I have developed or co-developed several models related to the life cycle assessment of biofuels. EBAMM, BEACCON, and GBAMM are all derivatives of GREET, developed for specific purposes, such as meta-model comparisons (EBAMM and GBAMM) or biorefinery technology and cost comparisons (BEACCON).
All of these open-source models were developed in Excel® and are accompanied by peer-reviewed papers. Download links are provided below.
RFMI - Reduced-form Model of Indirect Land-use Change
Plevin, R. J., M. O'Hare, A. D. Jones, M. S. Torn and H. K. Gibbs (2010). The greenhouse gas emissions from market-mediated land use change are uncertain, but potentially much greater than previously estimated. Environmental Science & Technology 44(21): 8015-8021.
RFMI is a simple 9-parameter model of emissions from indirect land use change, which I exercise using Monte Carlo simulation to examine the shape of possible frequency distributions for ILUC emissions. Download the model: RFMI_pub_v1.xlsm (205 KB)
BTIME - Biofuel Time-Integrated Model of Emissions
O'Hare, M., Plevin, R. J., Martin, J., Hopson, E., Jones, A. D., & Kendall, A. (2009), Proper accounting for time in LCA increases crop-competitive GHG deficit relative to petroleum. Environ. Res. Lett. 4(024001).
BTIME estimates a novel measure of biofuel GHG performance modeled after the IPCC's Global Warming Potential (for better and worse.) The model tracks the cumulative CO2 emitted overthe life cycle of biofuel--including assumed emissions from indirect land use change--and gasoline, accounting for the time of emissions and atmospheric decay of CO2. For more details, see the paper and model, downloadable from the RAEL website.
GBAMM - GREET-BESS Analysis Meta-Model
Plevin, R. J. (2009). Modeling Corn Ethanol and Climate: A critical comparison of the BESS and GREET models. Journal of Industrial Ecology 13(4).
GBAMM is conceptually similar to the EBAMM model (discussed below). Where EBAMM was developed to compare six studies of the energy and GHG balances of corn ethanol, GBAMM was developed to compare two specific models, BESS and GREET. However, while EBAMM compared net energy models of ethanol, providing GHG accounting based on GREET, GBAMM compares two models of the GHG balances of ethanol, and thus compares GHG emission factors as well.
The model and paper can be downloaded from this site.

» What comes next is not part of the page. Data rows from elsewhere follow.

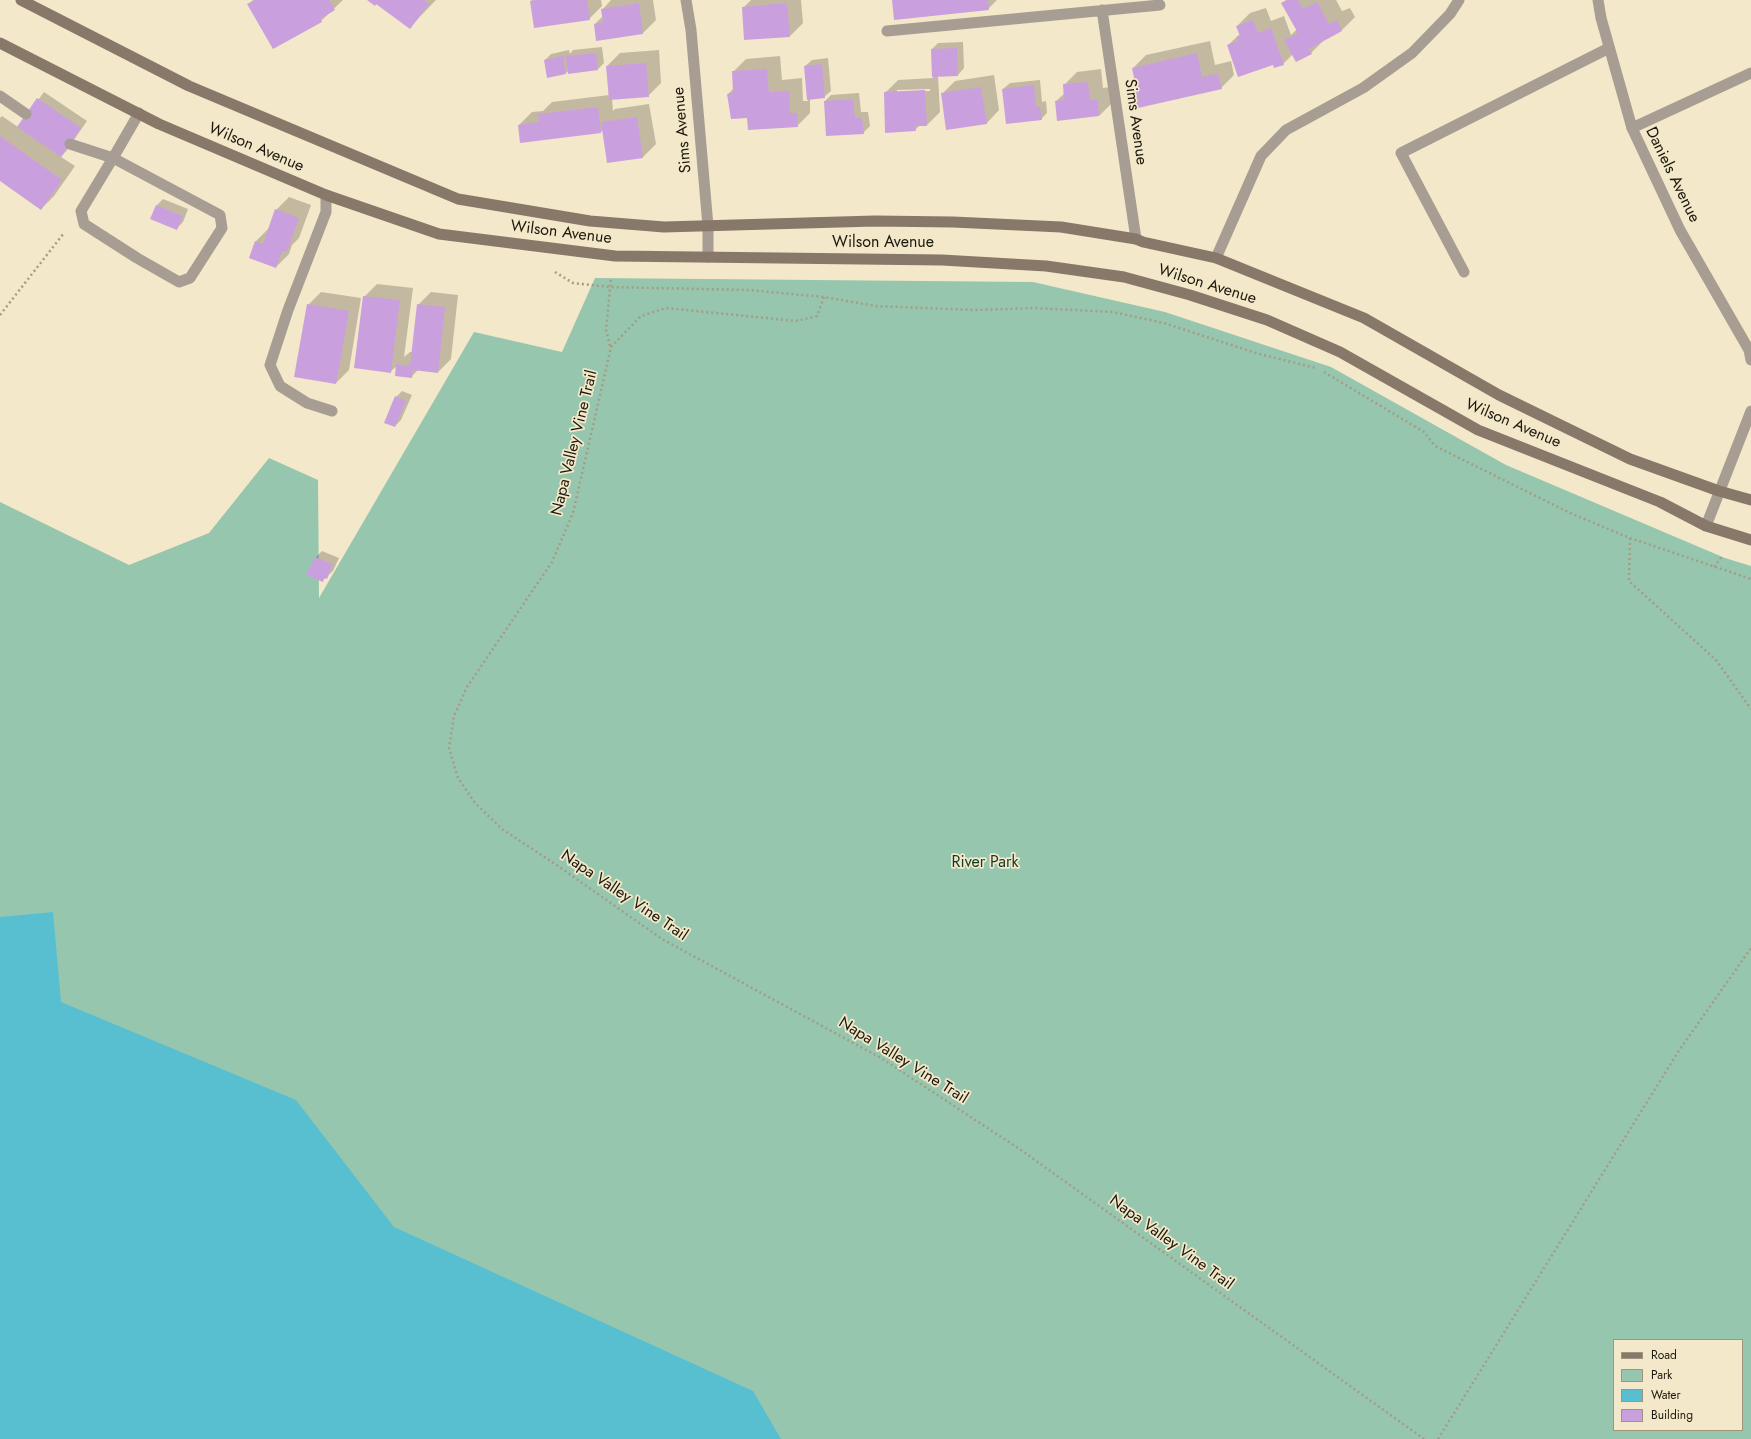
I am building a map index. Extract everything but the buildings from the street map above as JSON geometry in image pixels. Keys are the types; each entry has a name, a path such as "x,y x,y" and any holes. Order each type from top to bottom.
{"main road":[{"name":"Wilson Avenue","path":"21,0 189,86 458,199 590,222 664,227 875,221 953,222 1061,227 1136,239 1143,242 1216,258 1364,318 1499,395 1630,460 1719,491 1751,500"},
{"name":"Wilson Avenue","path":"0,43 160,124 326,195 439,234 615,256 942,260 1046,266 1124,277 1182,293 1267,320 1340,352 1478,430 1660,502 1706,526 1751,540"}],"street":[{"name":"Sims Avenue","path":"686,0 691,30 708,226 708,257"},
{"path":"1216,258 1261,156 1286,130 1363,88 1412,53 1450,14 1459,0"},
{"name":"Daniels Avenue","path":"1598,0 1609,48 1632,128 1680,230 1750,354"},
{"path":"887,31 1160,5"},
{"name":"Sims Avenue","path":"1102,10 1136,239"},
{"path":"1464,272 1401,153 1609,48"},
{"path":"1632,128 1751,73"},
{"path":"0,96 26,114"},
{"path":"70,144 113,158 220,215 222,228 190,278 179,282 137,258 84,224 81,211 113,158 139,113"},
{"path":"326,195 326,212 288,310 270,365 280,386 307,403 332,410"},
{"path":"1706,526 1751,411"}],"path":[{"path":"0,315 81,211"},
{"path":"610,347 606,330 615,256"},
{"path":"610,347 641,316 666,308 796,321 817,316 824,297 876,306 975,310 1034,308 1113,312 1164,323 1259,354 1320,370 1424,432 1435,446 1570,513 1630,538 1751,579"},
{"name":"Napa Valley Vine Trail","path":"610,347 573,513 552,562 467,687 454,716 448,748 458,778 475,803 502,829 558,866 662,939 882,1058 1021,1150 1424,1439"},
{"path":"1630,538 1629,581 1716,660 1751,709"},
{"path":"1438,1439 1678,1052 1751,948"}],"green space":[{"name":"River Park","path":"595,278 1033,282 1165,312 1331,367 1506,465 1725,558 1751,566 1751,1439 728,1439 499,1302 0,990 0,502 129,565 209,533 269,458 318,480 319,598 474,332 562,352"}],"water":[{"path":"53,912 61,1002 296,1100 394,1227 753,1391 781,1439 0,1439 0,917"}]}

BEACCON - Biofuels Emissions And Cost CONnection
Plevin, R. J. and S. Mueller (2008). The effect of CO2 regulations on the cost of corn ethanol production. Environ. Res. Lett. 3(024003).
BEACCON allows ethanol producers to evaluate the potential impacts on production costs of the global warming intensity (GWI) of different biofuel production pathways. Version 1.0 of the model focuses on ethanol plants with a capacity of 100 million gallons per year. BEACCON may be downloaded free of charge.
BEACCON calculates the production costs of ethanol taking into account plant capital costs, corn costs, energy feedstock costs, labor, chemicals, and other cost components, as well as energy system costs taking into account energy system capital costs, thermal fuel and electricity feedstocks. It also calculates the GWI of ethanol on a life cycle basis by major contributing components: agricultural phase, thermal energy feedstocks, and grid electricity.
EBAMM - ERG Biofuels Analysis Meta-Model
Farrell, A. E., R. J. Plevin, B. T. Turner, A. J. Jones, M. O'Hare, and D. K. Kammen (2006). Ethanol Can Contribute to Energy and Environmental Goals. Science 311: 506-508.
EBAMM was developed to understand the large divergence between studies of the net energy balance of corn ethanol. The model puts six studies into a common framework, converts all data to international standard (SI) units, and establishes consistent system boundaries -- all of which are prerequisites to comparing results and identifying differences among the models.
The paper, supporting materials, and the model are downloadable from the RAEL site. This paper was highlighted by ScienceWatch as a "core paper in the research front map of ethanol biofuels".